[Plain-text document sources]
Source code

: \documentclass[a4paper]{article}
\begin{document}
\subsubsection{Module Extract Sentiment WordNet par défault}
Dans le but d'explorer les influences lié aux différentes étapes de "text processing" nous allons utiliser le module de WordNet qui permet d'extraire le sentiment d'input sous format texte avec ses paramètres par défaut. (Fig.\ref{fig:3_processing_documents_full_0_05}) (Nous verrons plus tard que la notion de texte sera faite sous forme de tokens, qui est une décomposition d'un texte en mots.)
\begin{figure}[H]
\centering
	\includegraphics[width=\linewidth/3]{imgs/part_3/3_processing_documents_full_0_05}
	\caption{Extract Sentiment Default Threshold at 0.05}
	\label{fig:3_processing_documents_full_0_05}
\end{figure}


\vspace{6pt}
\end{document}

- Task directions -
Write out again every entry above, exactly as given.

- Task answer -
Source code

: \documentclass[a4paper]{article}
\begin{document}
\subsubsection{Module Extract Sentiment WordNet par défault}
Dans le but d'explorer les influences lié aux différentes étapes de "text processing" nous allons utiliser le module de WordNet qui permet d'extraire le sentiment d'input sous format texte avec ses paramètres par défaut. (Fig.\ref{fig:3_processing_documents_full_0_05}) (Nous verrons plus tard que la notion de texte sera faite sous forme de tokens, qui est une décomposition d'un texte en mots.)
\begin{figure}[H]
\centering
	\includegraphics[width=\linewidth/3]{imgs/part_3/3_processing_documents_full_0_05}
	\caption{Extract Sentiment Default Threshold at 0.05}
	\label{fig:3_processing_documents_full_0_05}
\end{figure}


\vspace{6pt}
\end{document}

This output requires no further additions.